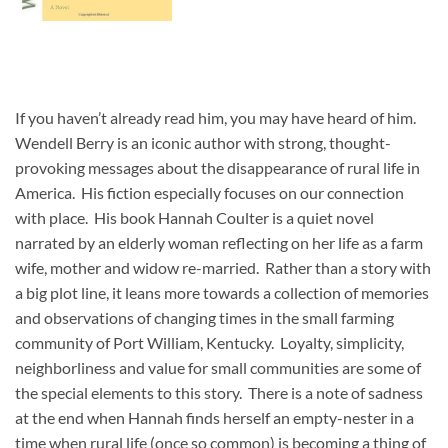
If you haven’t already read him, you may have heard of him.
Wendell Berry is an iconic author with strong, thought-
provoking messages about the disappearance of rural life in
America. His fiction especially focuses on our connection
with place. His book Hannah Coulter is a quiet novel
narrated by an elderly woman reflecting on her life as a farm
wife, mother and widow re-married. Rather than a story with
a big plot line, it leans more towards a collection of memories
and observations of changing times in the small farming
community of Port William, Kentucky. Loyalty, simplicity,
neighborliness and value for small communities are some of
the special elements to this story. There is a note of sadness
at the end when Hannah finds herself an empty-nester in a
time when rural life (once so common) is becoming a thing of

========================================

DIRECTIONS FOR THIS TASK >> Reproduce every line of text from the records verbatim, leaving out the pictures.

TASK ANSWER >>
If you haven’t already read him, you may have heard of him.
Wendell Berry is an iconic author with strong, thought-
provoking messages about the disappearance of rural life in
America. His fiction especially focuses on our connection
with place. His book Hannah Coulter is a quiet novel
narrated by an elderly woman reflecting on her life as a farm
wife, mother and widow re-married. Rather than a story with
a big plot line, it leans more towards a collection of memories
and observations of changing times in the small farming
community of Port William, Kentucky. Loyalty, simplicity,
neighborliness and value for small communities are some of
the special elements to this story. There is a note of sadness
at the end when Hannah finds herself an empty-nester in a
time when rural life (once so common) is becoming a thing of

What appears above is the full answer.